Will add details as I get them.
Top-Bottom L-R

Coloured
Coloured
Pullman - Grey Arabian
King Charles - Chestnut IDxTB 16.3hh 20yrs (v. moody)

"4 horses have been stolen and £1000s worth of tack saddles bridles rugs the lot horses have crossed hands Beverly Hull area anybody with any info contact the police and the crime number cy1927075,2012"


----------



## Tapir (Mar 20, 2010)

Still missing - Withernsea area. Three horses have been found (two coloureds and grey arabian) but Charles has not been recovered. Please keep eyes peeled at markets/sales. He is 16.3hh, IDxTB, chestnut gelding. Various scars on legs and white flecks on barrell/rump. Has a temper on him, can bite. Please please share/keep looking for him.
White star, white sock on hind left and white 'v' shaped scar on front of fore right.


----------



## missnaomi (Jun 4, 2010)

Have posted on my Facebook - I live in that area!
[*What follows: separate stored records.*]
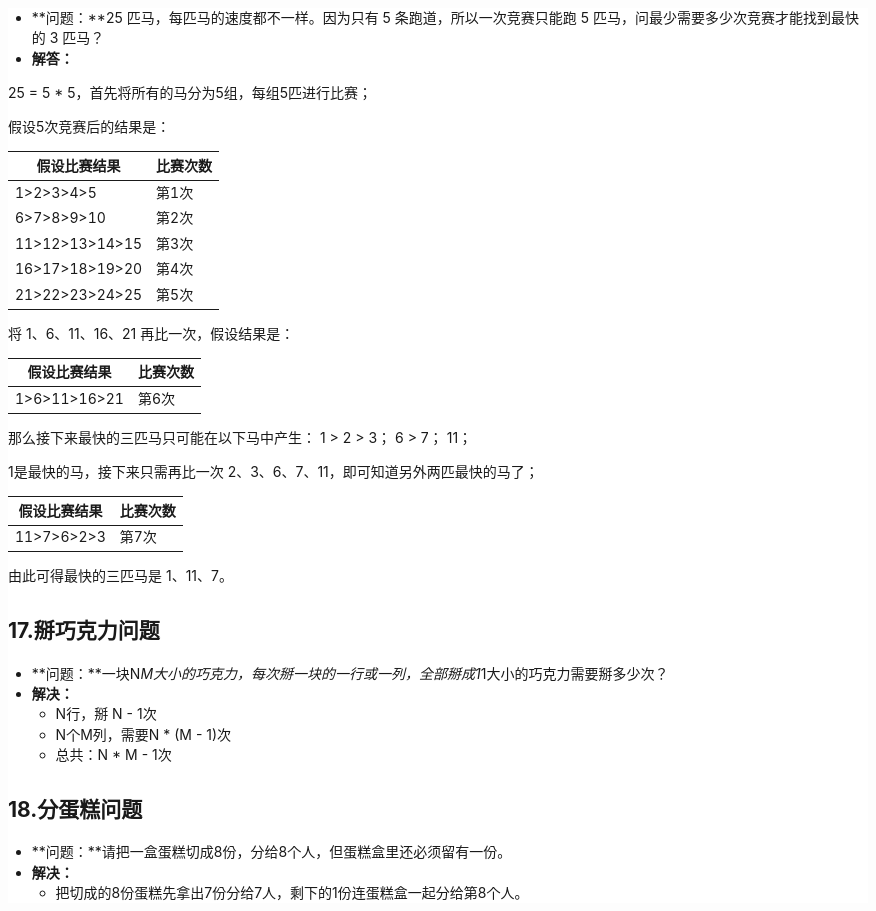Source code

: - **问题：**25 匹马，每匹马的速度都不一样。因为只有 5 条跑道，所以一次竞赛只能跑 5 匹马，问最少需要多少次竞赛才能找到最快的 3 匹马？
- **解答：**

25 = 5 * 5，首先将所有的马分为5组，每组5匹进行比赛； 

 假设5次竞赛后的结果是：      

| 假设比赛结果   | 比赛次数 |
| -------------- | -------- |
| 1>2>3>4>5      | 第1次    |
| 6>7>8>9>10     | 第2次    |
| 11>12>13>14>15 | 第3次    |
| 16>17>18>19>20 | 第4次    |
| 21>22>23>24>25 | 第5次    |

 将 1、6、11、16、21 再比一次，假设结果是：      

| 假设比赛结果 | 比赛次数 |
| ------------ | -------- |
| 1>6>11>16>21 | 第6次    |

 那么接下来最快的三匹马只可能在以下马中产生：
 1 > 2 > 3；
 6 > 7；
 11； 

 1是最快的马，接下来只需再比一次 2、3、6、7、11，即可知道另外两匹最快的马了；      

| 假设比赛结果 | 比赛次数 |
| ------------ | -------- |
| 11>7>6>2>3   | 第7次    |

 由此可得最快的三匹马是 1、11、7。



## 17.掰巧克力问题

- **问题：**一块N*M大小的巧克力，每次掰一块的一行或一列，全部掰成1*1大小的巧克力需要掰多少次？
- **解决：**
  - N行，掰 N - 1次
  - N个M列，需要N * (M - 1)次
  - 总共：N * M - 1次



## 18.分蛋糕问题

- **问题：**请把一盒蛋糕切成8份，分给8个人，但蛋糕盒里还必须留有一份。
- **解决：**
  - 把切成的8份蛋糕先拿出7份分给7人，剩下的1份连蛋糕盒一起分给第8个人。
X


----------



## cinnamontoast (Oct 24, 2010)

3 horses have being returned safe and well

still missing the chestnut gelding he was sold at homefirth on thursday

photos as below he is miccrochipped and passported and i have all paper work

please can everybody share thanks

https://www.facebook.com/photo.php?f...type=1&theater


----------



## mona lisa (Sep 4, 2012)

On behalf of the horses owner please can you all keep on sharing her picture of her chestnut horse this still missing and she is desperate to get him back please can you please keep your eyes and ears open please contact the owner or myself if you have any information if you cannot reach us on this site please look on facebook we can both be reached on there thank you on behalf of louise and myself.


----------



## Malmum (Aug 1, 2010)

People never cease to revolt me, bl**dy low life's! 

Hope this horse is found soon and returned to where he belongs - poor boy, it must be so distressing for him!


----------



## mona lisa (Sep 4, 2012)

I know how you feel dont you just hate some people what do they get out of doing this sort thing i talked to the owner of the horse last night she is so desperate to get this horse back he is very aggressive horse no fault of his own he had been mistreated in the past the police are still involved in case and visiting the horse sale where there is a rumour of this horse been sold there please keep your eyes and ears open if you do hear of any information please let louise or myself know as soon as possible..


----------